Menariknya, Sabtu itu ada dua wartawan Jawa Pos Surabaya yang meliput keberadaan DAC. Kembali capoeirista diikutkan alias nebeng tenar. Tapi bukan itu target kami. Lebih dari itu, kami ingin membentuk Deaf Capoeira Troop.
Jam empat Yudha memimpin pemanasan. Ada lima anak DAC yang terjun secara hari perdana kelas jadi anak anak DAC yang lain masih menyesuaikan waktu mereka.
Selama hampir satu jam kami berinteraksi lewat pengenalan gerakan dasar, jogo, dan roda sederhana.
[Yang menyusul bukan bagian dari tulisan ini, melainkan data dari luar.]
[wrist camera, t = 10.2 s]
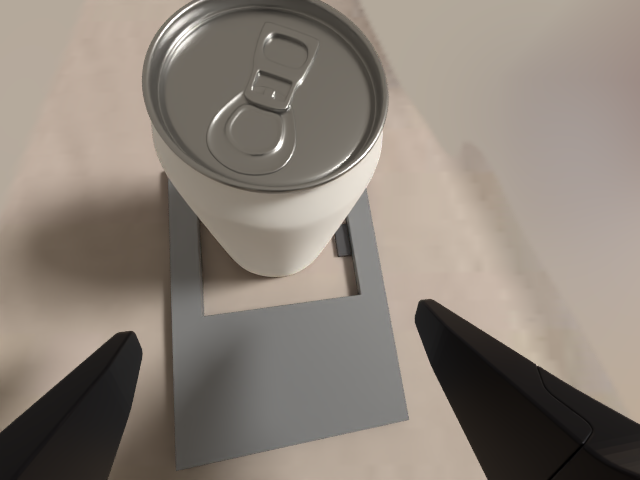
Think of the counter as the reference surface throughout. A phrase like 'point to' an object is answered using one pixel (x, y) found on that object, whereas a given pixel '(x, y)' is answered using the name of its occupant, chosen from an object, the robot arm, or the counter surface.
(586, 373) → the counter surface
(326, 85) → the can
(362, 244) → the board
Tak lupa saya menginstruksikan Arif, Diki, Ahmad, Rizki, dan Zaka, tersenyum karena capoeira permainan yang menyenangkan disamping beladiri yang indah.
Satu yang saya kagumi dari sobat DAC: daya tangkap mereka yang luar biasa. Mereka peka dan cepat menelaah untuk melakukan gerakan bersama sama. Saya yakin mereka akan jadi tim yang 'mengerikan'. Disiplin punya, respek terhadap pelatih, dan cepat daya analitiknya.
***
Usai berlatih, saya menyempatkan diri bergabung dengan sobat DAC lain yang berdatangan. Mereka sibuk menonton film India, judulnya saya lupa, menceritakan perjuangan seorang tuli dan autis. Di sela sela keseriusan mereka, saya mengajak mereka agar Sabtu bergabung berlatih capoeira.
Terima kasih Sobat DAC! Semoga kita semakin kompak membentuk Tim Capoeira "Semangat Tuli" Jogja. Amin.